• [Source extract]:
---+---

This morning I was reading the gospel of Matthew, chapters 12 and 13. Christ is teaching his disciples in many parables and I have been meditating on two them today: the parable of the hidden teasure and the parable of the pearl of great value.

The Parable of the Hidden Treasure

“The kingdom of heaven is like treasure hidden in a field, which a man found and covered up. Then in his joy he goes and sells all that he has and buys up that field.” (Matthew 13:44)

Here is what Matthew Henry says about this parable in his concise commentary:

“Many slight the gospel, because they look only upon the surface of the field. But all who search the Scriptures, so as in them to find Christ and eternal life, John 5:39, will discover such treasure in this field as makes it unspeakably valuable; they make it their own upon any terms. Though nothing can be given as a price for this salvation, yet much must be given up for the sake of it.”

The Parable of the Pearl of Great Value

“Again, the kingdom of heaven is like a merchant in search of fine pearls, who, on finding one pearl of great value, went and sold all that had and bought it.” (Matthew 13:45-46)

Again, here are Matthew Henry’s comments:

“All the children of men are busy; one would be rich, another would be honourable, another would be learned; but most are deceived, and take up with counterfeits for pearls. Jesus Christ is a Pearl of great price; in having him, we have enough to make us happy here and for ever. A man may buy gold too dear, but not this Pearl of great price. When the convinced sinner sees Christ as the gracious Saviour, all things else become worthless to his thoughts.”

This second parable reminds me of the chorus of “Only Jesus” from Sovereign Grace‘s Valley of Vision:

“Only Jesus! Only Jesus!
Give us Jesus, we cry
Only Jesus! Only Jesus!
The Pearl of greatest price”

A Prayer

LORD, thank You for showing me where the treasure of Christ is in the field of your Scriptures. Apart from your Spirit’s work, I would not have known to dig and much less know where to dig. I would have wondered the fields aimlessly in poverty. Father, I praise you for all the riches and wealth that I have in your precious Son. Although salvation is free, it is not without cost. Christ’s blood paid the debt of all my sins in order to purchase my salvation. Lord, that’s percisely the reason why Christ is so valuable to me! I am poor and naked without Him. Jesus, You are more valuable than anything in this world, yet I am tempted daily to hold on to fool’s gold. Don’t let me settle for counterfeit pearls that may appear beautiful, but have no value in Your kingdom. Help me to sell all the treasures that I have. For your glory and my joy, I pray. Amen.

---+---

• [Extracted data]:
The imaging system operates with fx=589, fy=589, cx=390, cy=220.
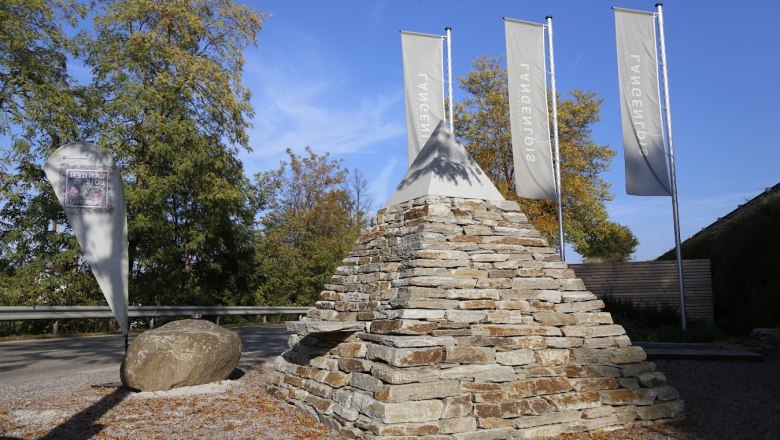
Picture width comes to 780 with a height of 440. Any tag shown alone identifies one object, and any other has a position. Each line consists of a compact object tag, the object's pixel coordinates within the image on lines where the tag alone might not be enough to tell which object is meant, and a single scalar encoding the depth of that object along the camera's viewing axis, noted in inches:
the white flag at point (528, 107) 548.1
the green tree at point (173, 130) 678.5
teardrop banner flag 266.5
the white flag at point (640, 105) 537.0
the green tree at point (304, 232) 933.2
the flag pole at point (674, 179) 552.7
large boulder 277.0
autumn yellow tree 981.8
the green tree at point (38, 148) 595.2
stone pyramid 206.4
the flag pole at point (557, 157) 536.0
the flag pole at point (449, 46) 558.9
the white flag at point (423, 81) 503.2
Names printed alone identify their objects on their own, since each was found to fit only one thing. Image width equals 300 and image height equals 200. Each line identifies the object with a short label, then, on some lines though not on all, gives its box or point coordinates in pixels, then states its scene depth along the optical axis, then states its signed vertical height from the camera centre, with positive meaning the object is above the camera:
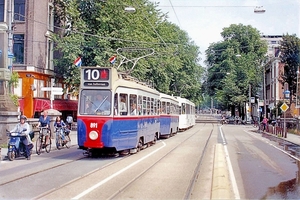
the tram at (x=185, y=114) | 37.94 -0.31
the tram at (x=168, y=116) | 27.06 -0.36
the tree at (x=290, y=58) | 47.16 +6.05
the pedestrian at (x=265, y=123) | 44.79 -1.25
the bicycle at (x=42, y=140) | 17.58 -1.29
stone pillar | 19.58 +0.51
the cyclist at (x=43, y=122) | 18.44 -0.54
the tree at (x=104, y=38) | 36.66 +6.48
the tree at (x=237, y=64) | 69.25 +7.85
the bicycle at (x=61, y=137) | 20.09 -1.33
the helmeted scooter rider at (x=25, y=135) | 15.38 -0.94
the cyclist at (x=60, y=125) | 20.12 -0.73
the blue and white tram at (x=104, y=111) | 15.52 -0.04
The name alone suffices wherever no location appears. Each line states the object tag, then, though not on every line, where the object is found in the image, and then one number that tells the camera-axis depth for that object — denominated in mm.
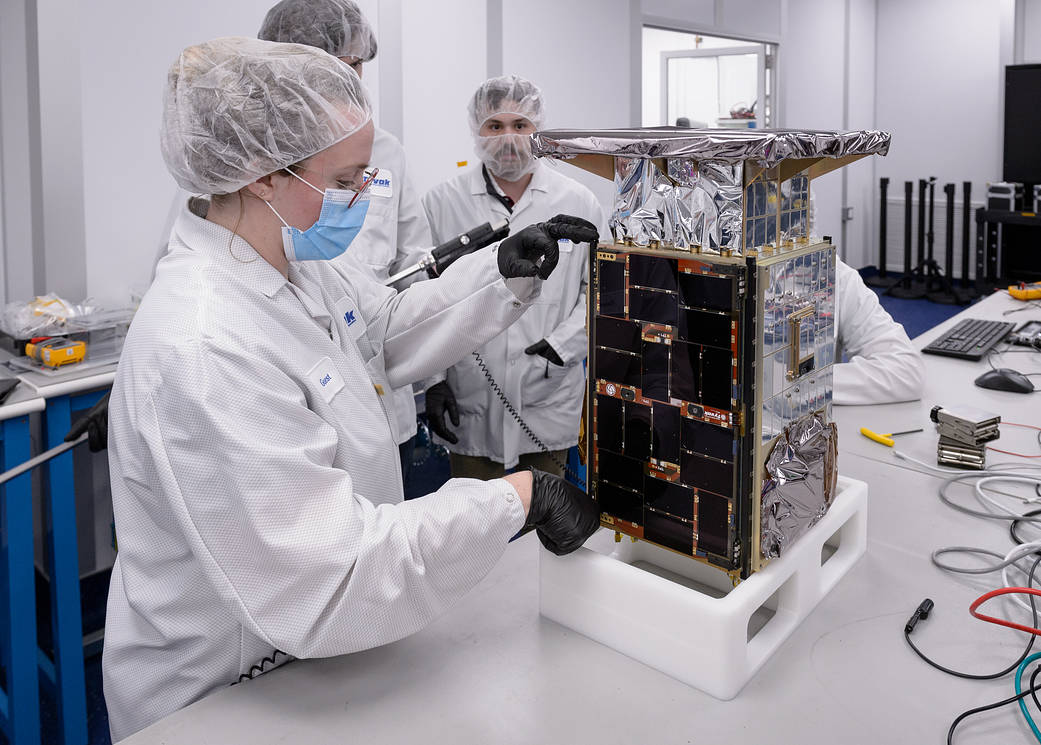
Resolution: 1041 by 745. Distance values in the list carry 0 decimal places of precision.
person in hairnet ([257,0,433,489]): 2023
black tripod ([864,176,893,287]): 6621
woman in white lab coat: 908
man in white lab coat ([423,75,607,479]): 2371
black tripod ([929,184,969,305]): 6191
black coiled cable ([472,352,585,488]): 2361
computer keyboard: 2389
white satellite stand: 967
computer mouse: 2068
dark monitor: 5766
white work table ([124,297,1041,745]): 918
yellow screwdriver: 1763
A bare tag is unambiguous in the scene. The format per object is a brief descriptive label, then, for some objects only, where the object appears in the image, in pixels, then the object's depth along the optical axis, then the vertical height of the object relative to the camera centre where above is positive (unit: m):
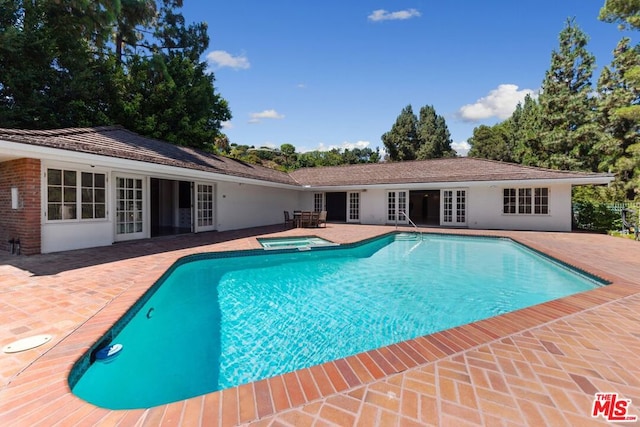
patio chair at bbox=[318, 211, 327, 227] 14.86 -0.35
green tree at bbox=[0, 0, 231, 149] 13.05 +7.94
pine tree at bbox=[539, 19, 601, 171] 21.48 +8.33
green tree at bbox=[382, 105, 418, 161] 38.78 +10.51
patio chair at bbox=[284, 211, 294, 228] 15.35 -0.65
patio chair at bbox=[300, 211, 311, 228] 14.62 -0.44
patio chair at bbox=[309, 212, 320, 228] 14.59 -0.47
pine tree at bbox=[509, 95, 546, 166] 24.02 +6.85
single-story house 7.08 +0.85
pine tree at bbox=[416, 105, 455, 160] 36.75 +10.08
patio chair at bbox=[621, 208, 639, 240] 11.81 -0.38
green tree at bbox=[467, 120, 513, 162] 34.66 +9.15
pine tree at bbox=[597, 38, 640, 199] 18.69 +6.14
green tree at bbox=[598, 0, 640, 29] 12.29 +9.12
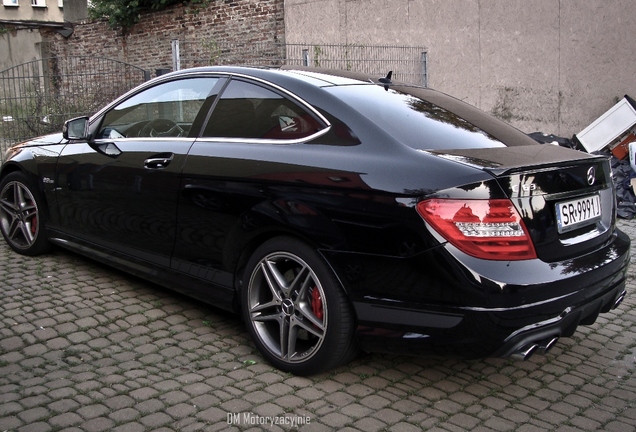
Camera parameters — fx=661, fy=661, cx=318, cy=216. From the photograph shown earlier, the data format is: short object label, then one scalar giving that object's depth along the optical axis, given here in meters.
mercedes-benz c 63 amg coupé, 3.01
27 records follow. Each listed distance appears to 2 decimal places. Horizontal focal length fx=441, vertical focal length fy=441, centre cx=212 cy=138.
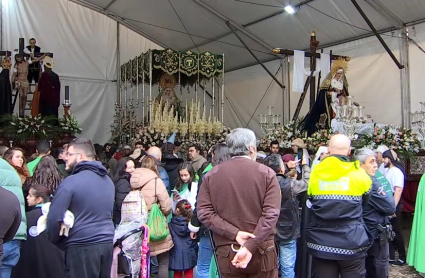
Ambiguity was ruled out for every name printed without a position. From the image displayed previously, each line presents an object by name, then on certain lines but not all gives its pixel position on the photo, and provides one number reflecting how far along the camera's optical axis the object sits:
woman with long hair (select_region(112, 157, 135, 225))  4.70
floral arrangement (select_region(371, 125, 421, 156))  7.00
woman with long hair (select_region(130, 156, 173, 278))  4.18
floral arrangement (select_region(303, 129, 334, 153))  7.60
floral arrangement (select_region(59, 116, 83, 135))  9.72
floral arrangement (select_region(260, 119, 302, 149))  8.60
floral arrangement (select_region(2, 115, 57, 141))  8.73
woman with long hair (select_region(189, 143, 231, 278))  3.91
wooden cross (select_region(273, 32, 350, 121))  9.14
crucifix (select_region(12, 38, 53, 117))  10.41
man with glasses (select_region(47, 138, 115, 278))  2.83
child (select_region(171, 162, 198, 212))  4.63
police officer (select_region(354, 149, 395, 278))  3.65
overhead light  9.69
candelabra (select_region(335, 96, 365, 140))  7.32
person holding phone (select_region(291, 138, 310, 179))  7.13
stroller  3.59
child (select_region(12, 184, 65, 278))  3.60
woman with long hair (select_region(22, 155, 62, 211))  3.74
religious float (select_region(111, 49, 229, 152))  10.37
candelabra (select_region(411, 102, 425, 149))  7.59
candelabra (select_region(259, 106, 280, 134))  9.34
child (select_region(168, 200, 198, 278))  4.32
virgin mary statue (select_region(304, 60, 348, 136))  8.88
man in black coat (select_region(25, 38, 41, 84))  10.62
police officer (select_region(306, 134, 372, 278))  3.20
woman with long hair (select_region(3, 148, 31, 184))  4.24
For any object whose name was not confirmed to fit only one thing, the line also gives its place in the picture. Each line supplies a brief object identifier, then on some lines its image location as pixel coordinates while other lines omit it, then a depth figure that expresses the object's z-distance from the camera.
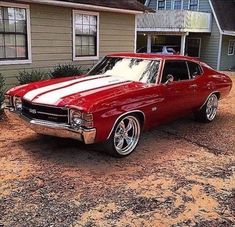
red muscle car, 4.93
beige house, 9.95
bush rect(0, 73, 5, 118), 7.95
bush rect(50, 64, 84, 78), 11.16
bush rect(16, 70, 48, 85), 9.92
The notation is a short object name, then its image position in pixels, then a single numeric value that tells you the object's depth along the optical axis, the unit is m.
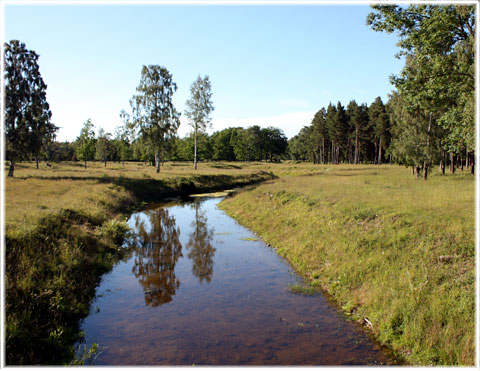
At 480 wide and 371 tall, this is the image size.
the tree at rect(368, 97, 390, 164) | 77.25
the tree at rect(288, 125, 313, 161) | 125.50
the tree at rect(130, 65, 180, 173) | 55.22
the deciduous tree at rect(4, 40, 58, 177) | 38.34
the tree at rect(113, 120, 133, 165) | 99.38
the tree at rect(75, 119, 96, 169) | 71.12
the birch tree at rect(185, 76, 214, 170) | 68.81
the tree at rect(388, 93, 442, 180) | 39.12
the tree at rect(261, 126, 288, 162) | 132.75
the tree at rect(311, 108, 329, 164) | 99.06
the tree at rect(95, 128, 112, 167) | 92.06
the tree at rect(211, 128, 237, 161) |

---+---

• [Problem 1]: In the parables reflection, why does Matthew Henry say many people slight the gospel?
• [Problem 2]: In the parables reflection, which song's chorus does the second parable bring to mind?
• [Problem 3]: Reproduce the passage of the parables reflection that begins at the words "This morning I" and stops after "of great value.", renaming "disciples" as "followers".

• [Final answer 1]: He says many people slight the gospel because they look only upon the surface of the field.

• [Final answer 2]: The chorus of "Only Jesus" from Sovereign Grace's Valley of Vision.

• [Final answer 3]:
This morning I was reading the gospel of Matthew, chapters 12 and 13. Christ is teaching his followers in many parables and I have been meditating on two them today: the parable of the hidden teasure and the parable of the pearl of great value.